Big Beaver Road, Exit 69
Interstate 75 is one of the great infrastructure achievements of America, a road stretching 1,786 miles from South Florida to Michigan’s Upper Peninsula, the second-longest north-south route in the interstate highway system. It transnavigates Florida and bulls eight lanes wide through downtown Atlanta and weaves dramatically through the mountains of Tennessee and Kentucky before training on the Midwest flats through Ohio and up into Michigan.
And here, a dozen or so miles north of Detroit, one finds a landmark so curious that it cannot be bypassed unremarked upon, even by the most stoic and self-serious among us:
If you are not from America, or you do not speak English as a first language, or you do not live after, say, 1991, this sign may seem innocuous. Exit numbers are bureaucratic tracking devices anchored in real-world figures and distances. Road names may have a colorful story but in most cases few people remember why they are called what they are (you can, however, read the Big Beaver Road origin story here). In its most earnest interpretation, Big Beaver Road is a throughway important enough to merit its own exit on the most important highway in the state of Michigan, and it happens to sit 69 miles from the border of Ohio along this route.

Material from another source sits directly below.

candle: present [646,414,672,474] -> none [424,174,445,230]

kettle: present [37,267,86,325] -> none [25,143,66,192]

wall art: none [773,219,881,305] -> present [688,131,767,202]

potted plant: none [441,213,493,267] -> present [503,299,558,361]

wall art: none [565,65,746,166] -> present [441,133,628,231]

And for a long time after this exit opened around 1963, that’s probably how most passersby thought of it. And then the culture around I-75 changed. Now, this is the sort of thing that could inspire a Beavis and Butt-Head movie: two chucklehead teenagers voyage across America on a riding lawnmower to set off firecrackers and pound Red Bull in front of Big Beaver Road, exit 69. Hilarious. And stupid. And uniquely U.S. American. But real – this sign evokes things it did not once evoke, and the local county or the state or the feds or whomever makes localized interstate signage decisions might consider changing the road name to “16 Mile,” which the throughway becomes just 3.5 miles east of the interstate.

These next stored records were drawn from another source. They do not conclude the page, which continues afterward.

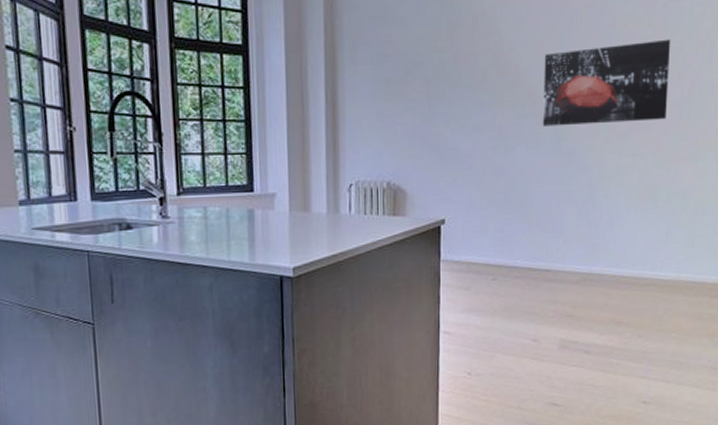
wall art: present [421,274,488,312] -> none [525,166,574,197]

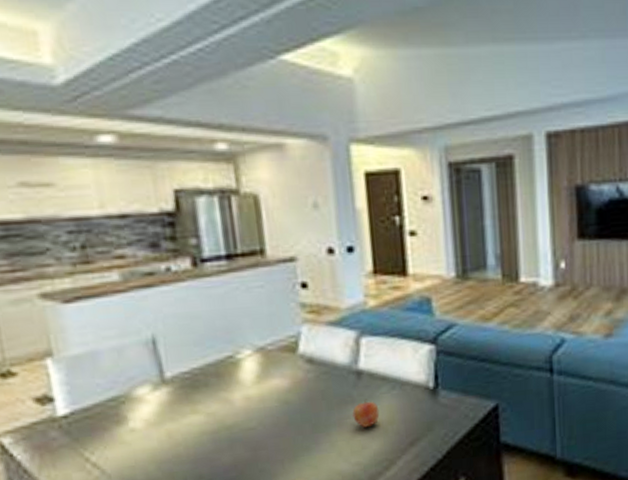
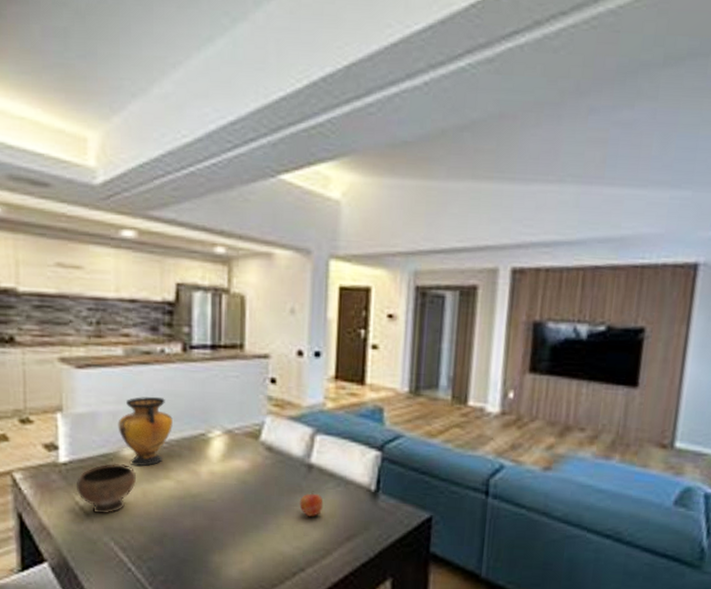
bowl: none [82,405,158,468] -> present [75,463,137,515]
vase: none [125,322,193,406] -> present [118,396,173,467]

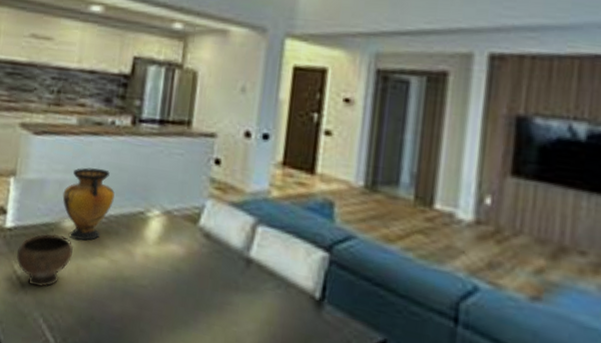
apple: present [299,491,324,516] -> none [234,290,261,320]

I don’t know if that will ever happen, but we are living in a world in which this exit sign is a perpetual joke for as long as it remains. Keeping things around that ought to be retired has consequences. And Saskadena Six just liberated itself from whatever future consequences it may have faced for hanging onto a resort name that belonged to a different time.

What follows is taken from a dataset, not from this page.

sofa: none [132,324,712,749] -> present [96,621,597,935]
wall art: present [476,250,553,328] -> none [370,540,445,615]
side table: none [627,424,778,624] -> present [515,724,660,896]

Absent a public pressure campaign to respond to, the ski area now known as Saskadena Six can decide how big of a flex to make here. When Squaw Valley changed its name to Palisades Tahoe last year, the resort set the name down and walked out of the room. They did orchestrate a large initial media push, but it seemed entirely defensive. When a top-five U.S. ski resort changes its name, people notice, so they were prepared. But then Alterra left it alone. It was the right move. While a handful of Very Angry Ski Bros with nothing better to do continue to spam social media with angst and outrage, most of us have shifted our attention to Palisades Tahoe’s forthcoming base-to-base gondola, a monster project that will redefine and finally unite the two sides of this Tahoe icon.
Saskadena Six is, of course, not Palisades Tahoe. It is the 17th largest ski area in Vermont, three lifts and 24 trails that could fit into Killington’s lunch bucket. The mountain’s profile has inched up over the past few years, a function of its addition to the Indy Pass, but I’m not sure how much attention the average skier is paying to Saskadena Six. Since the ski area probably relies more on Woodstock Inn guests than day skiers to keep the lifts spinning, I don’t think it matters much. Stay at the Inn, ski on the hill. For a small mountain that’s lasted 86 years in big-mountain Vermont, it’s clearly a strategy that works. The name is gone. Let it go.